* _Instruction_
Whenever a line below holds the word "assets", copy that line.

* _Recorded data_
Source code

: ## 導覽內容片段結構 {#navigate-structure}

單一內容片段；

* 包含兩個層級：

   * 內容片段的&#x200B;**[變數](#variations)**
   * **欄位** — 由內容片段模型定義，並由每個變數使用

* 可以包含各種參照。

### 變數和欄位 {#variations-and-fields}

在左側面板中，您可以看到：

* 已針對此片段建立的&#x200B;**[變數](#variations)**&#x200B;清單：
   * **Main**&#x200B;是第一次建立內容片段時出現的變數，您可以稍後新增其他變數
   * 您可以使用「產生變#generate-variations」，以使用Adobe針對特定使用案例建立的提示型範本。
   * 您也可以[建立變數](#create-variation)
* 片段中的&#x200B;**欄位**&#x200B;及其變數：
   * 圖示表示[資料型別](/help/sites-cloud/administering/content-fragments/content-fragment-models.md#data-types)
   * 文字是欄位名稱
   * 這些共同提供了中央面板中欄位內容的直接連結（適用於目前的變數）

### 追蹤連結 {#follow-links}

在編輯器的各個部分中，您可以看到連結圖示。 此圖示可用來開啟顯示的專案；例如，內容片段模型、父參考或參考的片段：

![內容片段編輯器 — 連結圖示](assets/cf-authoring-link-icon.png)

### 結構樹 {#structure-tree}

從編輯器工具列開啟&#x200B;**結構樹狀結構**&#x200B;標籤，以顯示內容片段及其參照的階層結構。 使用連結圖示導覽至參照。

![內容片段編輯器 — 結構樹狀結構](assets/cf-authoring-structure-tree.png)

* _Written reply_
![內容片段編輯器 — 連結圖示](assets/cf-authoring-link-icon.png)
![內容片段編輯器 — 結構樹狀結構](assets/cf-authoring-structure-tree.png)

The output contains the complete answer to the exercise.